What the exercise asks: Rewrite the data below with each "Missing" changed to "Not started", leaving all other text untouched.

_ _ _ _ _

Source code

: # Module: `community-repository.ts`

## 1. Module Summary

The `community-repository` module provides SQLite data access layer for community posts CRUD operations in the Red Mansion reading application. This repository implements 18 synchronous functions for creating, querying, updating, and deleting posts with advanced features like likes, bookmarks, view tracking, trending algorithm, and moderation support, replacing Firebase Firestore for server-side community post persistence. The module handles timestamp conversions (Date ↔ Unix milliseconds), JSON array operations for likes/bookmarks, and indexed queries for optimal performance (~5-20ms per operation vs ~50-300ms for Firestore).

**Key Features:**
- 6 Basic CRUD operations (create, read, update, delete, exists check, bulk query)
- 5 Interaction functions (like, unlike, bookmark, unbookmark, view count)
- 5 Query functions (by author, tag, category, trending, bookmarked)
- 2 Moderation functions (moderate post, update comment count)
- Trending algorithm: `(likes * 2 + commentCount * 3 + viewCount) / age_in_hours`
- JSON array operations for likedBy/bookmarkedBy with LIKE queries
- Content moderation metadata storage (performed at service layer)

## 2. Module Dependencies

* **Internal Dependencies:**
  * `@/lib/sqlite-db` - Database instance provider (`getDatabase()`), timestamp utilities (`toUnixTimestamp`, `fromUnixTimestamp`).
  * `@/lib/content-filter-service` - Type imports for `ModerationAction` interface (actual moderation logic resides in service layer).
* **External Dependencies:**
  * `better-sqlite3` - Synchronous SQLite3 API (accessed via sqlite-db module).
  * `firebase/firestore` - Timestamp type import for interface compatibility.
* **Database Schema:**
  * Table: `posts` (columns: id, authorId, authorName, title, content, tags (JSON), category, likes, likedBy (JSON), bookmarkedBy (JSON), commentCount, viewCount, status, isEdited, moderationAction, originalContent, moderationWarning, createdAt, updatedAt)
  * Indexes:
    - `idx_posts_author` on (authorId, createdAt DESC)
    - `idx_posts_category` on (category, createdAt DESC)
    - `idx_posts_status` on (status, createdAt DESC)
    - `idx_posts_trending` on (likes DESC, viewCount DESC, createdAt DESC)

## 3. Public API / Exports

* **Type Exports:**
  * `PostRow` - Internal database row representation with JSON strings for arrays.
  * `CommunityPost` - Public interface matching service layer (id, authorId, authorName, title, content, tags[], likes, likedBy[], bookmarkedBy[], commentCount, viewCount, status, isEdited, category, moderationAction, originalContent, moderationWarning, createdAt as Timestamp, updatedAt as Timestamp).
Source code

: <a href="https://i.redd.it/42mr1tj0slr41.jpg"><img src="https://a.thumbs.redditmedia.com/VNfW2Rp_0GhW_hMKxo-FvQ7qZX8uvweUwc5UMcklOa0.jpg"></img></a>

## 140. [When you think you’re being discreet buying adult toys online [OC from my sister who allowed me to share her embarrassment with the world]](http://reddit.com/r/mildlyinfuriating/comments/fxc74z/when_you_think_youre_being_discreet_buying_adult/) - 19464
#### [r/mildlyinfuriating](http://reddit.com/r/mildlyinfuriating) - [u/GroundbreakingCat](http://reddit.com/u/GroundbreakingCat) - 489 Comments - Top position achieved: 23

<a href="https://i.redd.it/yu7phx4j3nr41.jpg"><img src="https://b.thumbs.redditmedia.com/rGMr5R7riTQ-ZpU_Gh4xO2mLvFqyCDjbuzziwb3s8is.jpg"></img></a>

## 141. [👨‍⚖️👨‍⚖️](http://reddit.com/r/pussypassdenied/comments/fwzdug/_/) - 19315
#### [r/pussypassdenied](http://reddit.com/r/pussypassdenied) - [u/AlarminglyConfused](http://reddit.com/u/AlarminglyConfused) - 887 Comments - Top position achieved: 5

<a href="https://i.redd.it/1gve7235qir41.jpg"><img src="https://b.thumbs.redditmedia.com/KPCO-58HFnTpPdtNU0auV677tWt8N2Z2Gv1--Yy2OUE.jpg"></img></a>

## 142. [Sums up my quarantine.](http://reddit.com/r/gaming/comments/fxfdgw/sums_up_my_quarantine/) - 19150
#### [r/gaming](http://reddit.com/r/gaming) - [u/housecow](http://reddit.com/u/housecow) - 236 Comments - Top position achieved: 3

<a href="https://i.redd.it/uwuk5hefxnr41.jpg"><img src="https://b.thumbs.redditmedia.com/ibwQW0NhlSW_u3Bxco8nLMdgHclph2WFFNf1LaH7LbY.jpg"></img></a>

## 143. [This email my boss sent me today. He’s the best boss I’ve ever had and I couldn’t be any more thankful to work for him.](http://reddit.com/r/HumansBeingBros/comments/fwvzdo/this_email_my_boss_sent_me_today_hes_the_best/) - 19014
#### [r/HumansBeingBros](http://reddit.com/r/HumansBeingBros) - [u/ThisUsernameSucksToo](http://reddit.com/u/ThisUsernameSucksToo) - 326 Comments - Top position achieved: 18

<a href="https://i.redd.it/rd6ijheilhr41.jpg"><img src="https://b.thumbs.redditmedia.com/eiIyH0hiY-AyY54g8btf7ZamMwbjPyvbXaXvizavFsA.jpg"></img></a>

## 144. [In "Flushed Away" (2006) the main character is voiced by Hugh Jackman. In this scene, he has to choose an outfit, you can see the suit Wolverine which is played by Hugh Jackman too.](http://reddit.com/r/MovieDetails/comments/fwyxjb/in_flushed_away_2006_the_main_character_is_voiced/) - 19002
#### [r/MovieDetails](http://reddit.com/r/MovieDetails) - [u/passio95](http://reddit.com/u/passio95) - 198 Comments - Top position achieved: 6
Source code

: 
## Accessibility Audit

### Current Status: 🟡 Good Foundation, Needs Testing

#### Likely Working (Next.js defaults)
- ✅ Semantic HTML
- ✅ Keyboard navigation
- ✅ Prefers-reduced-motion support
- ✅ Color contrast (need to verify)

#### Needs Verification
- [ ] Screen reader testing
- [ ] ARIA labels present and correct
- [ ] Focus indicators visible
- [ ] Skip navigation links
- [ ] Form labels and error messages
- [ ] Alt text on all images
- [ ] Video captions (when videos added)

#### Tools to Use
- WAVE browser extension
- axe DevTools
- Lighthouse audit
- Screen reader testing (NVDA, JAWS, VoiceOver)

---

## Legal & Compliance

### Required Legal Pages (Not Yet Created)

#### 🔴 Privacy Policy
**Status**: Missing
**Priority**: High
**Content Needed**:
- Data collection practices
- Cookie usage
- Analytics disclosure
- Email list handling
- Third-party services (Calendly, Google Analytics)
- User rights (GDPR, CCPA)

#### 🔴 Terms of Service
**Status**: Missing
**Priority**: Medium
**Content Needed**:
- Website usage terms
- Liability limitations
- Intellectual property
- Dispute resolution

_ _ _ _ _

Answer space:
Source code

: # Module: `community-repository.ts`

## 1. Module Summary

The `community-repository` module provides SQLite data access layer for community posts CRUD operations in the Red Mansion reading application. This repository implements 18 synchronous functions for creating, querying, updating, and deleting posts with advanced features like likes, bookmarks, view tracking, trending algorithm, and moderation support, replacing Firebase Firestore for server-side community post persistence. The module handles timestamp conversions (Date ↔ Unix milliseconds), JSON array operations for likes/bookmarks, and indexed queries for optimal performance (~5-20ms per operation vs ~50-300ms for Firestore).

**Key Features:**
- 6 Basic CRUD operations (create, read, update, delete, exists check, bulk query)
- 5 Interaction functions (like, unlike, bookmark, unbookmark, view count)
- 5 Query functions (by author, tag, category, trending, bookmarked)
- 2 Moderation functions (moderate post, update comment count)
- Trending algorithm: `(likes * 2 + commentCount * 3 + viewCount) / age_in_hours`
- JSON array operations for likedBy/bookmarkedBy with LIKE queries
- Content moderation metadata storage (performed at service layer)

## 2. Module Dependencies

* **Internal Dependencies:**
  * `@/lib/sqlite-db` - Database instance provider (`getDatabase()`), timestamp utilities (`toUnixTimestamp`, `fromUnixTimestamp`).
  * `@/lib/content-filter-service` - Type imports for `ModerationAction` interface (actual moderation logic resides in service layer).
* **External Dependencies:**
  * `better-sqlite3` - Synchronous SQLite3 API (accessed via sqlite-db module).
  * `firebase/firestore` - Timestamp type import for interface compatibility.
* **Database Schema:**
  * Table: `posts` (columns: id, authorId, authorName, title, content, tags (JSON), category, likes, likedBy (JSON), bookmarkedBy (JSON), commentCount, viewCount, status, isEdited, moderationAction, originalContent, moderationWarning, createdAt, updatedAt)
  * Indexes:
    - `idx_posts_author` on (authorId, createdAt DESC)
    - `idx_posts_category` on (category, createdAt DESC)
    - `idx_posts_status` on (status, createdAt DESC)
    - `idx_posts_trending` on (likes DESC, viewCount DESC, createdAt DESC)

## 3. Public API / Exports

* **Type Exports:**
  * `PostRow` - Internal database row representation with JSON strings for arrays.
  * `CommunityPost` - Public interface matching service layer (id, authorId, authorName, title, content, tags[], likes, likedBy[], bookmarkedBy[], commentCount, viewCount, status, isEdited, category, moderationAction, originalContent, moderationWarning, createdAt as Timestamp, updatedAt as Timestamp).
Source code

: <a href="https://i.redd.it/42mr1tj0slr41.jpg"><img src="https://a.thumbs.redditmedia.com/VNfW2Rp_0GhW_hMKxo-FvQ7qZX8uvweUwc5UMcklOa0.jpg"></img></a>

## 140. [When you think you’re being discreet buying adult toys online [OC from my sister who allowed me to share her embarrassment with the world]](http://reddit.com/r/mildlyinfuriating/comments/fxc74z/when_you_think_youre_being_discreet_buying_adult/) - 19464
#### [r/mildlyinfuriating](http://reddit.com/r/mildlyinfuriating) - [u/GroundbreakingCat](http://reddit.com/u/GroundbreakingCat) - 489 Comments - Top position achieved: 23

<a href="https://i.redd.it/yu7phx4j3nr41.jpg"><img src="https://b.thumbs.redditmedia.com/rGMr5R7riTQ-ZpU_Gh4xO2mLvFqyCDjbuzziwb3s8is.jpg"></img></a>

## 141. [👨‍⚖️👨‍⚖️](http://reddit.com/r/pussypassdenied/comments/fwzdug/_/) - 19315
#### [r/pussypassdenied](http://reddit.com/r/pussypassdenied) - [u/AlarminglyConfused](http://reddit.com/u/AlarminglyConfused) - 887 Comments - Top position achieved: 5

<a href="https://i.redd.it/1gve7235qir41.jpg"><img src="https://b.thumbs.redditmedia.com/KPCO-58HFnTpPdtNU0auV677tWt8N2Z2Gv1--Yy2OUE.jpg"></img></a>

## 142. [Sums up my quarantine.](http://reddit.com/r/gaming/comments/fxfdgw/sums_up_my_quarantine/) - 19150
#### [r/gaming](http://reddit.com/r/gaming) - [u/housecow](http://reddit.com/u/housecow) - 236 Comments - Top position achieved: 3

<a href="https://i.redd.it/uwuk5hefxnr41.jpg"><img src="https://b.thumbs.redditmedia.com/ibwQW0NhlSW_u3Bxco8nLMdgHclph2WFFNf1LaH7LbY.jpg"></img></a>

## 143. [This email my boss sent me today. He’s the best boss I’ve ever had and I couldn’t be any more thankful to work for him.](http://reddit.com/r/HumansBeingBros/comments/fwvzdo/this_email_my_boss_sent_me_today_hes_the_best/) - 19014
#### [r/HumansBeingBros](http://reddit.com/r/HumansBeingBros) - [u/ThisUsernameSucksToo](http://reddit.com/u/ThisUsernameSucksToo) - 326 Comments - Top position achieved: 18

<a href="https://i.redd.it/rd6ijheilhr41.jpg"><img src="https://b.thumbs.redditmedia.com/eiIyH0hiY-AyY54g8btf7ZamMwbjPyvbXaXvizavFsA.jpg"></img></a>

## 144. [In "Flushed Away" (2006) the main character is voiced by Hugh Jackman. In this scene, he has to choose an outfit, you can see the suit Wolverine which is played by Hugh Jackman too.](http://reddit.com/r/MovieDetails/comments/fwyxjb/in_flushed_away_2006_the_main_character_is_voiced/) - 19002
#### [r/MovieDetails](http://reddit.com/r/MovieDetails) - [u/passio95](http://reddit.com/u/passio95) - 198 Comments - Top position achieved: 6
Source code

: 
## Accessibility Audit

### Current Status: 🟡 Good Foundation, Needs Testing

#### Likely Working (Next.js defaults)
- ✅ Semantic HTML
- ✅ Keyboard navigation
- ✅ Prefers-reduced-motion support
- ✅ Color contrast (need to verify)

#### Needs Verification
- [ ] Screen reader testing
- [ ] ARIA labels present and correct
- [ ] Focus indicators visible
- [ ] Skip navigation links
- [ ] Form labels and error messages
- [ ] Alt text on all images
- [ ] Video captions (when videos added)

#### Tools to Use
- WAVE browser extension
- axe DevTools
- Lighthouse audit
- Screen reader testing (NVDA, JAWS, VoiceOver)

---

## Legal & Compliance

### Required Legal Pages (Not Yet Created)

#### 🔴 Privacy Policy
**Status**: Not started
**Priority**: High
**Content Needed**:
- Data collection practices
- Cookie usage
- Analytics disclosure
- Email list handling
- Third-party services (Calendly, Google Analytics)
- User rights (GDPR, CCPA)

#### 🔴 Terms of Service
**Status**: Not started
**Priority**: Medium
**Content Needed**:
- Website usage terms
- Liability limitations
- Intellectual property
- Dispute resolution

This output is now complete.